Le lendemain, avant l'aube, alors que Mo Yan, Ning Jin et les autres dormaient encore, Zhan Zhao et Wu Zichu partirent, leur carrosse voyageant sous les étoiles et la lune.
« Quoi ? Seigneur Zhan et les autres sont déjà partis ! » Bai Yingyu se réveilla tôt et, en entendant cela, fixa Mo Yan, les yeux écarquillés. « Comment a-t-il pu nous laisser ici ? Que va-t-on faire maintenant ? »

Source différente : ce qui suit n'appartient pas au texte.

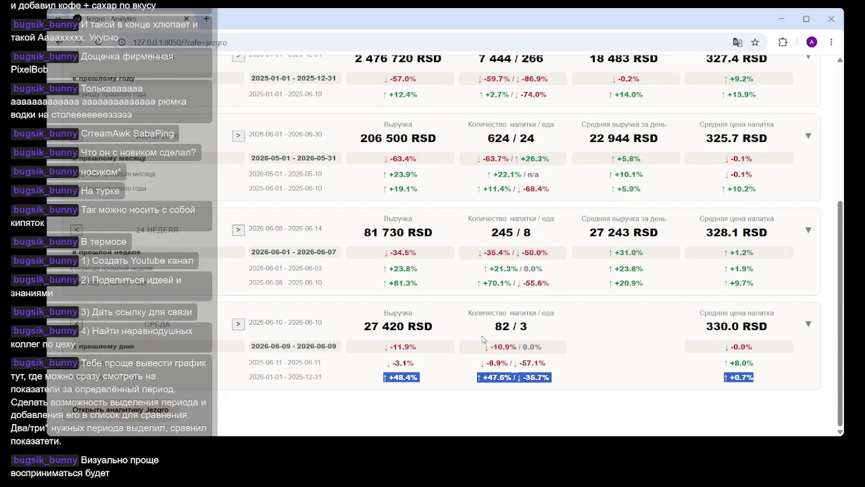
{"action": "left_click", "coordinate": [768, 383]}
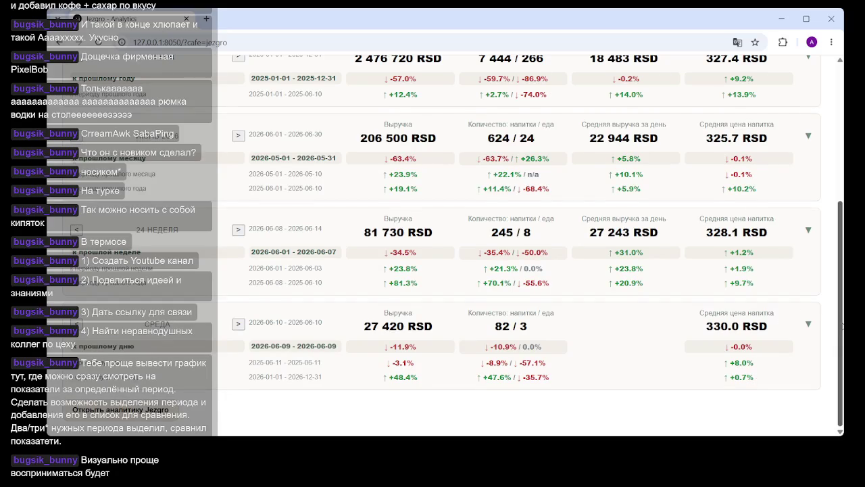
{"action": "left_click_drag", "start_coordinate": [842, 326], "coordinate": [841, 199]}
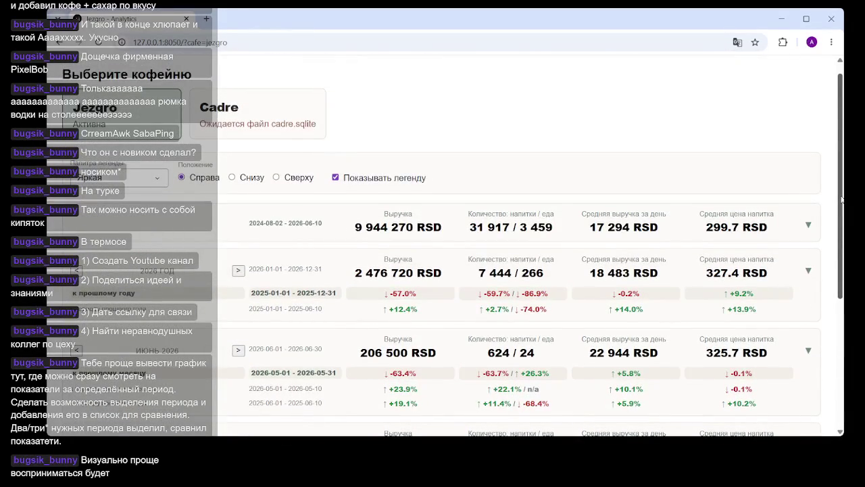
{"action": "left_click_drag", "start_coordinate": [841, 199], "coordinate": [842, 325]}
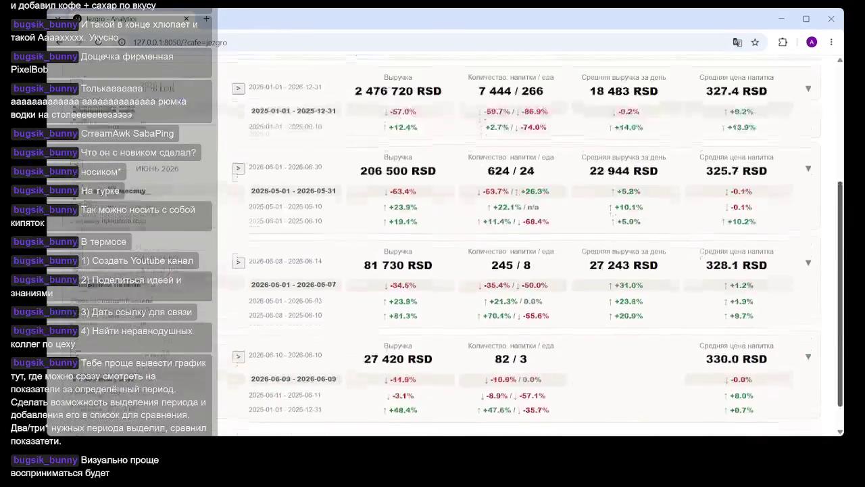
{"action": "scroll", "coordinate": [630, 214], "scroll_direction": "up", "scroll_amount": 4}
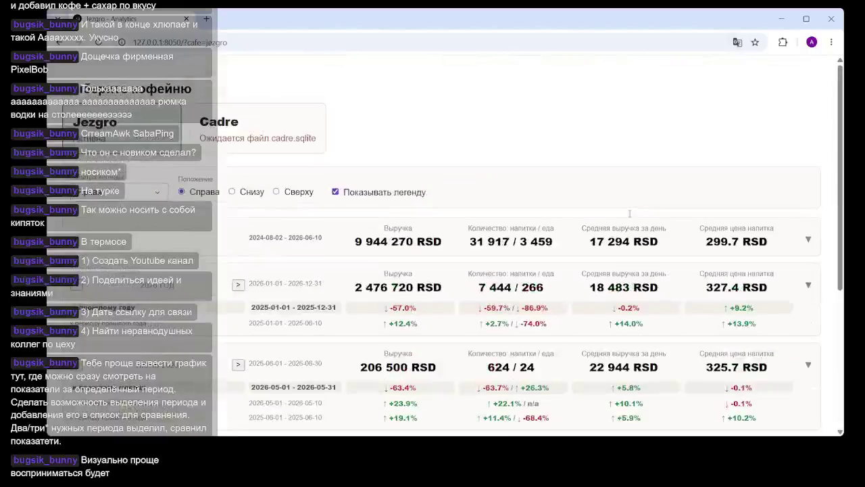
{"action": "scroll", "coordinate": [638, 214], "scroll_direction": "down", "scroll_amount": 3}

« Perdus ? » Mo Yan fronça les sourcils. « Nous ne sommes ni des chatons ni des chiots, pourquoi dites-vous cela ? »
« Mais le seigneur Zhan avait dit qu'il m'enverrait dans la capitale, mais maintenant… comment puis-je… » Pour une raison inconnue, Bai Yingyu ressentit un sentiment de panique dès que Zhan Zhao partit.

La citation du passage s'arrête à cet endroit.